Lukid - Spitting Bile (Glum Records, out now)
It's a rare joy, when writing about and analysing music on a near-constant basis, to come across something that causes you stop dead and say "I have no idea what the hell this thing is". Lukid's popped out a couple of these in his so-far-short career - his first 12" on Glum might, if you squinted and gave it the benefit of the doubt, look a bit like house, and his previous majestic efforts for Werk are best filed under "sort of instrumental hip-hop, with more bleep but also some Theo Parrish". So how then to discuss his second 12" for Glum, a four-tracker brimming with ideas and new styles?
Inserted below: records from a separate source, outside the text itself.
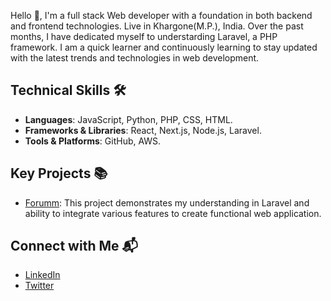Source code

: Hello 👋, I'm a full stack Web developer with a foundation in both backend and frontend technologies. Live in Khargone(M.P.), India. 
Over the past months, I have dedicated myself to understarding Laravel, a PHP framework. I am a quick learner and continuously learning to stay updated with the latest trends and technologies in web development.

## Technical Skills 🛠️
- **Languages**: JavaScript, Python, PHP, CSS, HTML.
- **Frameworks & Libraries**: React, Next.js, Node.js, Laravel.
- **Tools & Platforms**: GitHub, AWS.

## Key Projects 📚
- [Forumm](https://github.com/GajendrasinghDawar/Forumm): This project demonstrates my understanding in Laravel and  ability to integrate various features to create functional web application.

## Connect with Me 📬
- [LinkedIn](https://www.linkedin.com/in/gajendrasinghdawar)
- [Twitter](https://twitter.com/Gajendrsinghdwr)




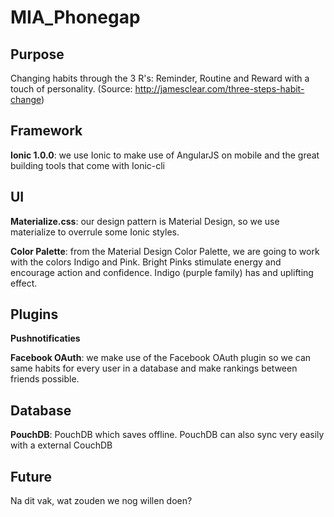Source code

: # MIA_Phonegap

## Purpose
Changing habits through the 3 R's: Reminder, Routine and Reward with a touch of personality.
(Source: http://jamesclear.com/three-steps-habit-change)

## Framework
**Ionic 1.0.0**: we use Ionic to make use of AngularJS on mobile and the great building tools that come with Ionic-cli


## UI
**Materialize.css**: our design pattern is Material Design, so we use materialize to overrule some Ionic styles.

**Color Palette**: from the Material Design Color Palette, we are going to work with the colors Indigo and Pink. Bright Pinks stimulate energy and encourage action and confidence. Indigo (purple family) has and uplifting effect.


## Plugins
**Pushnotificaties**

**Facebook OAuth**: we make use of the Facebook OAuth plugin so we can same habits for every user in a database and make rankings between friends possible.


## Database
**PouchDB**: PouchDB which saves offline. PouchDB can also sync very easily with a external CouchDB


## Future
Na dit vak, wat zouden we nog willen doen?
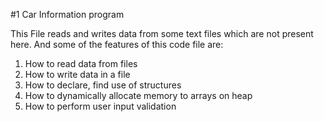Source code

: #1 Car Information program

This File reads and writes data from some text files which are not present here.
And some of the features of this code file are:
1) How to read data from files
2) How to write data in a file
3) How to declare, find use of structures
4) How to dynamically allocate memory to arrays on heap
5) How to perform user input validation

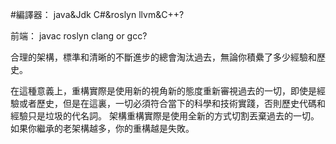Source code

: #編譯器： java&Jdk C#&roslyn  llvm&C++?

前端：            javac    roslyn      clang or gcc?

合理的架構，標準和清晰的不斷進步的總會淘汰過去，無論你積纍了多少經驗和歷史。

在這種意義上，重構實際是使用新的視角新的態度重新審視過去的一切，即使是經驗或者歷史，但是在這裏，一切必須符合當下的科學和技術實踐，否則歷史代碼和經驗只是垃圾的代名詞。
架構重構實際是使用全新的方式切割丟棄過去的一切。如果你繼承的老架構越多，你的重構越是失敗。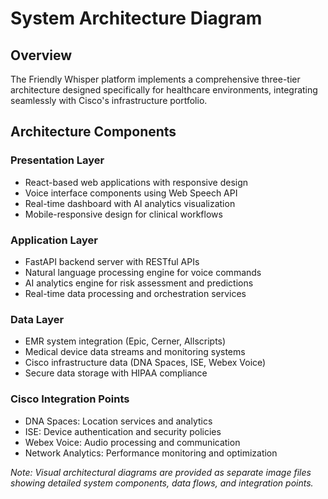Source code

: # System Architecture Diagram

## Overview
The Friendly Whisper platform implements a comprehensive three-tier architecture designed specifically for healthcare environments, integrating seamlessly with Cisco's infrastructure portfolio.

## Architecture Components

### Presentation Layer
- React-based web applications with responsive design
- Voice interface components using Web Speech API
- Real-time dashboard with AI analytics visualization
- Mobile-responsive design for clinical workflows

### Application Layer
- FastAPI backend server with RESTful APIs
- Natural language processing engine for voice commands
- AI analytics engine for risk assessment and predictions
- Real-time data processing and orchestration services

### Data Layer
- EMR system integration (Epic, Cerner, Allscripts)
- Medical device data streams and monitoring systems
- Cisco infrastructure data (DNA Spaces, ISE, Webex Voice)
- Secure data storage with HIPAA compliance

### Cisco Integration Points
- DNA Spaces: Location services and analytics
- ISE: Device authentication and security policies
- Webex Voice: Audio processing and communication
- Network Analytics: Performance monitoring and optimization

*Note: Visual architectural diagrams are provided as separate image files showing detailed system components, data flows, and integration points.*
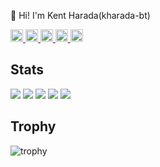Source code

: 👋 Hi! I'm Kent Harada(kharada-bt)

<p align="left">
    <a href="https://github.com/kharada-bt">
    <img height="20" src="https://komarev.com/ghpvc/?username=kharada-bt" />
  </a>
  <a href="https://github.com/kharada-bt">
    <img height="20" src="https://img.shields.io/github/followers/kharada-bt?label=follow&logo=github&style=flat" />
  </a>
  <a href="http://qiita.com/KentaHarada">
    <img height="20" src="https://qiita-badge.apiapi.app/s/KentaHarada/posts.svg" />
  </a>
  <a href="http://qiita.com/KentaHarada">
    <img height="20" src="https://qiita-badge.apiapi.app/s/KentaHarada/contributions.svg" />
  </a>
  <a href="https://zenn.dev/kharada">
    <img height="20" src="https://badgen.org/img/zenn/kharada/articles?style=plastic" />
  </a>
</p>

## Stats
![](http://github-profile-summary-cards.vercel.app/api/cards/profile-details?username=kharada-bt&theme=transparent)
![](http://github-profile-summary-cards.vercel.app/api/cards/repos-per-language?username=kharada-bt&theme=transparent)
![](http://github-profile-summary-cards.vercel.app/api/cards/most-commit-language?username=kharada-bt&theme=transparent)
![](http://github-profile-summary-cards.vercel.app/api/cards/stats?username=kharada-bt&theme=transparent)
![](http://github-profile-summary-cards.vercel.app/api/cards/productive-time?username=kharada-bt&theme=transparent&utcOffset=9)

## Trophy
![trophy](https://github-profile-trophy.vercel.app/?username=kharada-bt&theme=transparent)
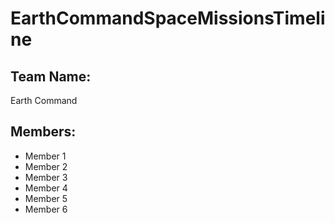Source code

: # EarthCommandSpaceMissionsTimeline

## Team Name:

Earth Command

## Members:

- Member 1
- Member 2
- Member 3
- Member 4
- Member 5
- Member 6
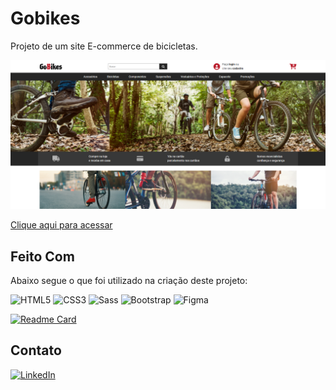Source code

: # Gobikes
Projeto de um site E-commerce de bicicletas.

![preview](./github/preview.png)

[Clique aqui para acessar](https://wilsonsantanajr.github.io/gobikes/)

## Feito Com
Abaixo segue o que foi utilizado na criação deste projeto:

![HTML5](https://img.shields.io/badge/HTML5-E34F26?style=for-the-badge&logo=html5&logoColor=white)
![CSS3](https://img.shields.io/badge/CSS3-1572B6?style=for-the-badge&logo=css3&logoColor=white)
![Sass](https://img.shields.io/badge/Sass-CC6699?style=for-the-badge&logo=sass&logoColor=white)
![Bootstrap](https://img.shields.io/badge/Bootstrap-563D7C?style=for-the-badge&logo=bootstrap&logoColor=white)
![Figma](https://img.shields.io/badge/Figma-F24E1E?style=for-the-badge&logo=figma&logoColor=white)

[![Readme Card](https://github-readme-stats.vercel.app/api/pin/?username=WilsonSantanaJr&repo=gobikes)](https://github.com/anuraghazra/github-readme-stats)

## Contato
[<img src='https://img.shields.io/badge/LinkedIn-0077B5?style=for-the-badge&logo=linkedin&logoColor=white' alt='LinkedIn'>](https://www.linkedin.com/in/wilson-junior-ba391192/)
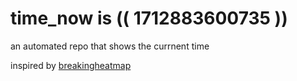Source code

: # time_now is (( 1712883600735 ))

an automated repo that shows the currnent time

inspired by [breakingheatmap](https://github.com/breakingheatmap/breakingheatmap)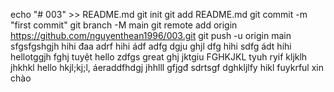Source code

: echo "# 003" >> README.md
git init
git add README.md
git commit -m "first commit"
git branch -M main
git remote add origin https://github.com/nguyenthean1996/003.git
git push -u origin main
sfgsfgshgjh
hihi
đaa
adrf
hihi
ádf
adfg
dgju
ghjl
dfg
hihi
sdfg
ádt
hihi
hellotggjh
fghj
tuyệt
hello
zdfgs
great
ghj
jktgiu
FGHKJKL
tyuh
ryif
kljklh
jhkhkl
hello
hkjl;kj;l,
áeraddfhdgj
jhhlll
gfjgđ
sdrtsgf
dghkljlfy
hikl
fuykrful
xin chào
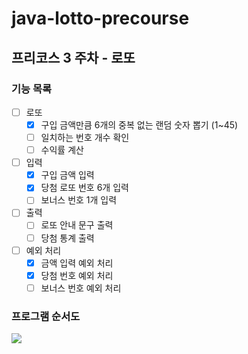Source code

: # java-lotto-precourse

## 프리코스 3 주차 - 로또

### 기능 목록

- [ ] 로또
    - [x] 구입 금액만큼 6개의 중복 없는 랜덤 숫자 뽑기 (1~45)
    - [ ] 일치하는 번호 개수 확인
    - [ ] 수익률 계산
- [ ] 입력
    - [x] 구입 금액 입력
    - [x] 당첨 로또 번호 6개 입력
    - [ ] 보너스 번호 1개 입력
- [ ] 출력
    - [ ] 로또 안내 문구 출력
    - [ ] 당첨 통계 출력
- [ ] 예외 처리
    - [x] 금액 입력 예외 처리
    - [x] 당첨 번호 예외 처리
    - [ ] 보너스 번호 예외 처리

### 프로그램 순서도

![](https://github.com/user-attachments/assets/c1190a84-b62b-46ec-9f7d-d7d899cf5bae)
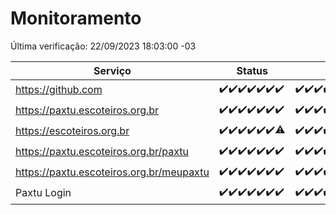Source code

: # Monitoramento

Última verificação: 22/09/2023 18:03:00 -03

|Serviço|Status|Últimas 24h|
|---|---|---|
|https://github.com|<span title="2023-09-15: OK=24">✔️</span><span title="2023-09-16: OK=24">✔️</span><span title="2023-09-17: OK=24">✔️</span><span title="2023-09-18: OK=24">✔️</span><span title="2023-09-19: OK=24">✔️</span><span title="2023-09-20: OK=24">✔️</span><span title="2023-09-21: OK=21">✔️</span>|<span title="21/09/2023 18:04:00 -03 : 200">✔️</span><span title="21/09/2023 19:04:00 -03 : 200">✔️</span><span title="21/09/2023 20:05:00 -03 : 200">✔️</span><span title="21/09/2023 21:28:00 -03 : 200">✔️</span><span title="21/09/2023 22:40:00 -03 : 200">✔️</span><span title="21/09/2023 23:14:00 -03 : 200">✔️</span><span title="22/09/2023 00:06:00 -03 : 200">✔️</span><span title="22/09/2023 01:07:00 -03 : 200">✔️</span><span title="22/09/2023 02:05:00 -03 : 200">✔️</span><span title="22/09/2023 03:08:00 -03 : 200">✔️</span><span title="22/09/2023 04:04:00 -03 : 200">✔️</span><span title="22/09/2023 05:08:00 -03 : 200">✔️</span><span title="22/09/2023 06:05:00 -03 : 200">✔️</span><span title="22/09/2023 07:06:00 -03 : 200">✔️</span><span title="22/09/2023 08:03:00 -03 : 200">✔️</span><span title="22/09/2023 09:10:00 -03 : 200">✔️</span><span title="22/09/2023 10:08:00 -03 : 200">✔️</span><span title="22/09/2023 11:04:00 -03 : 200">✔️</span><span title="22/09/2023 12:05:00 -03 : 200">✔️</span><span title="22/09/2023 13:07:00 -03 : 200">✔️</span><span title="22/09/2023 14:04:00 -03 : 200">✔️</span><span title="22/09/2023 15:07:00 -03 : 200">✔️</span><span title="22/09/2023 16:03:00 -03 : 200">✔️</span><span title="22/09/2023 17:06:00 -03 : 200">✔️</span><span title="22/09/2023 18:03:00 -03 : 200">✔️</span>|
|https://paxtu.escoteiros.org.br|<span title="2023-09-15: OK=24">✔️</span><span title="2023-09-16: OK=24">✔️</span><span title="2023-09-17: OK=24">✔️</span><span title="2023-09-18: OK=24">✔️</span><span title="2023-09-19: OK=24">✔️</span><span title="2023-09-20: OK=24">✔️</span><span title="2023-09-21: OK=21">✔️</span>|<span title="21/09/2023 18:04:00 -03 : 200">✔️</span><span title="21/09/2023 19:04:00 -03 : 200">✔️</span><span title="21/09/2023 20:05:00 -03 : 200">✔️</span><span title="21/09/2023 21:28:00 -03 : 200">✔️</span><span title="21/09/2023 22:40:00 -03 : 200">✔️</span><span title="21/09/2023 23:14:00 -03 : 200">✔️</span><span title="22/09/2023 00:06:00 -03 : 200">✔️</span><span title="22/09/2023 01:07:00 -03 : 200">✔️</span><span title="22/09/2023 02:05:00 -03 : 200">✔️</span><span title="22/09/2023 03:08:00 -03 : 200">✔️</span><span title="22/09/2023 04:04:00 -03 : 200">✔️</span><span title="22/09/2023 05:08:00 -03 : 200">✔️</span><span title="22/09/2023 06:05:00 -03 : 200">✔️</span><span title="22/09/2023 07:06:00 -03 : 200">✔️</span><span title="22/09/2023 08:03:00 -03 : 200">✔️</span><span title="22/09/2023 09:10:00 -03 : 200">✔️</span><span title="22/09/2023 10:08:00 -03 : 200">✔️</span><span title="22/09/2023 11:04:00 -03 : 200">✔️</span><span title="22/09/2023 12:05:00 -03 : 200">✔️</span><span title="22/09/2023 13:07:00 -03 : 200">✔️</span><span title="22/09/2023 14:04:00 -03 : 200">✔️</span><span title="22/09/2023 15:07:00 -03 : 200">✔️</span><span title="22/09/2023 16:03:00 -03 : 200">✔️</span><span title="22/09/2023 17:06:00 -03 : 200">✔️</span><span title="22/09/2023 18:03:00 -03 : 200">✔️</span>|
|https://escoteiros.org.br|<span title="2023-09-15: OK=24">✔️</span><span title="2023-09-16: OK=24">✔️</span><span title="2023-09-17: OK=24">✔️</span><span title="2023-09-18: OK=24">✔️</span><span title="2023-09-19: OK=24">✔️</span><span title="2023-09-20: OK=24">✔️</span><span title="2023-09-21: OK=20, Falhas=1">⚠️</span>|<span title="21/09/2023 18:04:00 -03 : 200">✔️</span><span title="21/09/2023 19:04:00 -03 : 200">✔️</span><span title="21/09/2023 20:05:00 -03 : 200">✔️</span><span title="21/09/2023 21:28:00 -03 : 200">✔️</span><span title="21/09/2023 22:40:00 -03 : 200">✔️</span><span title="21/09/2023 23:14:00 -03 : 200">✔️</span><span title="22/09/2023 00:06:00 -03 : 200">✔️</span><span title="22/09/2023 01:07:00 -03 : 200">✔️</span><span title="22/09/2023 02:05:00 -03 : 200">✔️</span><span title="22/09/2023 03:08:00 -03 : 200">✔️</span><span title="22/09/2023 04:04:00 -03 : 200">✔️</span><span title="22/09/2023 05:08:00 -03 : 200">✔️</span><span title="22/09/2023 06:05:00 -03 : 200">✔️</span><span title="22/09/2023 07:06:00 -03 : 200">✔️</span><span title="22/09/2023 08:03:00 -03 : 200">✔️</span><span title="22/09/2023 09:10:00 -03 : 200">✔️</span><span title="22/09/2023 10:08:00 -03 : 200">✔️</span><span title="22/09/2023 11:04:00 -03 : 200">✔️</span><span title="22/09/2023 12:05:00 -03 : 200">✔️</span><span title="22/09/2023 13:07:00 -03 : 200">✔️</span><span title="22/09/2023 14:04:00 -03 : 200">✔️</span><span title="22/09/2023 15:07:00 -03 : 200">✔️</span><span title="22/09/2023 16:03:00 -03 : 200">✔️</span><span title="22/09/2023 17:06:00 -03 : 200">✔️</span><span title="22/09/2023 18:03:00 -03 : 200">✔️</span>|
|https://paxtu.escoteiros.org.br/paxtu|<span title="2023-09-15: OK=24">✔️</span><span title="2023-09-16: OK=24">✔️</span><span title="2023-09-17: OK=24">✔️</span><span title="2023-09-18: OK=24">✔️</span><span title="2023-09-19: OK=24">✔️</span><span title="2023-09-20: OK=24">✔️</span><span title="2023-09-21: OK=21">✔️</span>|<span title="21/09/2023 18:04:00 -03 : 200">✔️</span><span title="21/09/2023 19:04:00 -03 : 200">✔️</span><span title="21/09/2023 20:05:00 -03 : 200">✔️</span><span title="21/09/2023 21:28:00 -03 : 200">✔️</span><span title="21/09/2023 22:40:00 -03 : 200">✔️</span><span title="21/09/2023 23:14:00 -03 : 200">✔️</span><span title="22/09/2023 00:06:00 -03 : 200">✔️</span><span title="22/09/2023 01:07:00 -03 : 200">✔️</span><span title="22/09/2023 02:05:00 -03 : 200">✔️</span><span title="22/09/2023 03:08:00 -03 : 200">✔️</span><span title="22/09/2023 04:04:00 -03 : 200">✔️</span><span title="22/09/2023 05:08:00 -03 : 200">✔️</span><span title="22/09/2023 06:05:00 -03 : 200">✔️</span><span title="22/09/2023 07:06:00 -03 : 200">✔️</span><span title="22/09/2023 08:03:00 -03 : 200">✔️</span><span title="22/09/2023 09:10:00 -03 : 200">✔️</span><span title="22/09/2023 10:08:00 -03 : 200">✔️</span><span title="22/09/2023 11:04:00 -03 : 200">✔️</span><span title="22/09/2023 12:05:00 -03 : 200">✔️</span><span title="22/09/2023 13:07:00 -03 : 200">✔️</span><span title="22/09/2023 14:04:00 -03 : 200">✔️</span><span title="22/09/2023 15:07:00 -03 : 200">✔️</span><span title="22/09/2023 16:03:00 -03 : 200">✔️</span><span title="22/09/2023 17:06:00 -03 : 200">✔️</span><span title="22/09/2023 18:03:00 -03 : 200">✔️</span>|
|https://paxtu.escoteiros.org.br/meupaxtu|<span title="2023-09-15: OK=24">✔️</span><span title="2023-09-16: OK=24">✔️</span><span title="2023-09-17: OK=24">✔️</span><span title="2023-09-18: OK=24">✔️</span><span title="2023-09-19: OK=24">✔️</span><span title="2023-09-20: OK=24">✔️</span><span title="2023-09-21: OK=21">✔️</span>|<span title="21/09/2023 18:04:00 -03 : 200">✔️</span><span title="21/09/2023 19:04:00 -03 : 200">✔️</span><span title="21/09/2023 20:05:00 -03 : 200">✔️</span><span title="21/09/2023 21:28:00 -03 : 200">✔️</span><span title="21/09/2023 22:40:00 -03 : 200">✔️</span><span title="21/09/2023 23:14:00 -03 : 200">✔️</span><span title="22/09/2023 00:06:00 -03 : 200">✔️</span><span title="22/09/2023 01:07:00 -03 : 200">✔️</span><span title="22/09/2023 02:05:00 -03 : 200">✔️</span><span title="22/09/2023 03:08:00 -03 : 200">✔️</span><span title="22/09/2023 04:04:00 -03 : 200">✔️</span><span title="22/09/2023 05:08:00 -03 : 200">✔️</span><span title="22/09/2023 06:05:00 -03 : 200">✔️</span><span title="22/09/2023 07:06:00 -03 : 200">✔️</span><span title="22/09/2023 08:03:00 -03 : 200">✔️</span><span title="22/09/2023 09:10:00 -03 : 200">✔️</span><span title="22/09/2023 10:08:00 -03 : 200">✔️</span><span title="22/09/2023 11:04:00 -03 : 200">✔️</span><span title="22/09/2023 12:05:00 -03 : 200">✔️</span><span title="22/09/2023 13:07:00 -03 : 200">✔️</span><span title="22/09/2023 14:04:00 -03 : 200">✔️</span><span title="22/09/2023 15:07:00 -03 : 200">✔️</span><span title="22/09/2023 16:03:00 -03 : 200">✔️</span><span title="22/09/2023 17:06:00 -03 : 200">✔️</span><span title="22/09/2023 18:03:00 -03 : 200">✔️</span>|
|Paxtu Login|<span title="2023-09-15: OK=24">✔️</span><span title="2023-09-16: OK=24">✔️</span><span title="2023-09-17: OK=24">✔️</span><span title="2023-09-18: OK=24">✔️</span><span title="2023-09-19: OK=24">✔️</span><span title="2023-09-20: OK=24">✔️</span><span title="2023-09-21: OK=21">✔️</span>|<span title="21/09/2023 18:04:00 -03 : 200">✔️</span><span title="21/09/2023 19:04:00 -03 : 200">✔️</span><span title="21/09/2023 20:05:00 -03 : 200">✔️</span><span title="21/09/2023 21:28:00 -03 : 200">✔️</span><span title="21/09/2023 22:40:00 -03 : 200">✔️</span><span title="21/09/2023 23:14:00 -03 : 200">✔️</span><span title="22/09/2023 00:06:00 -03 : 200">✔️</span><span title="22/09/2023 01:07:00 -03 : 200">✔️</span><span title="22/09/2023 02:05:00 -03 : 200">✔️</span><span title="22/09/2023 03:08:00 -03 : 200">✔️</span><span title="22/09/2023 04:04:00 -03 : 200">✔️</span><span title="22/09/2023 05:08:00 -03 : 200">✔️</span><span title="22/09/2023 06:05:00 -03 : 200">✔️</span><span title="22/09/2023 07:06:00 -03 : 200">✔️</span><span title="22/09/2023 08:03:00 -03 : 200">✔️</span><span title="22/09/2023 09:10:00 -03 : 200">✔️</span><span title="22/09/2023 10:08:00 -03 : 200">✔️</span><span title="22/09/2023 11:04:00 -03 : 200">✔️</span><span title="22/09/2023 12:05:00 -03 : 200">✔️</span><span title="22/09/2023 13:07:00 -03 : 200">✔️</span><span title="22/09/2023 14:04:00 -03 : 200">✔️</span><span title="22/09/2023 15:07:00 -03 : 200">✔️</span><span title="22/09/2023 16:03:00 -03 : 200">✔️</span><span title="22/09/2023 17:06:00 -03 : 200">✔️</span><span title="22/09/2023 18:03:00 -03 : 200">✔️</span>|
Opening with My Teeth in Your Neck, there's shades of Madlib and Dr Octagon, but also a fair heft of wonky house that nods to Moodymann or Shake Shakir; a kick drum beats out a solid 4/4 at 120ish, whilst the hi-hats and claps shuffle about in the mix like a nervous tic. Pitched in some ungodly register, the lo-fi synth channels a bit of Manitoba/ Four Tet wonk, to further confuse the matter. It gets no easier to pigeonhole for the remainder, with Park it Low retreating into more recognisably broken structures a la Onandon, and Dragon Stout heading for 8-bit gameboy territory. Title track Spitting Bile is yet even more WTF?-inducing, building a shuffling breakbeat, throwing in a 4/4, then obliterating it all with a saw-edged synth just as it's starting to build to something, then working its way back down again.
More than just being 'wonky' or experimental, Luke Blair has managed to make something that just feels, well, wrong - the rhythms, key signatures, dynamics and arrangements all push the limits of accepted convention to make a weird geek of a record. And yet, it's somehow very right and very cool.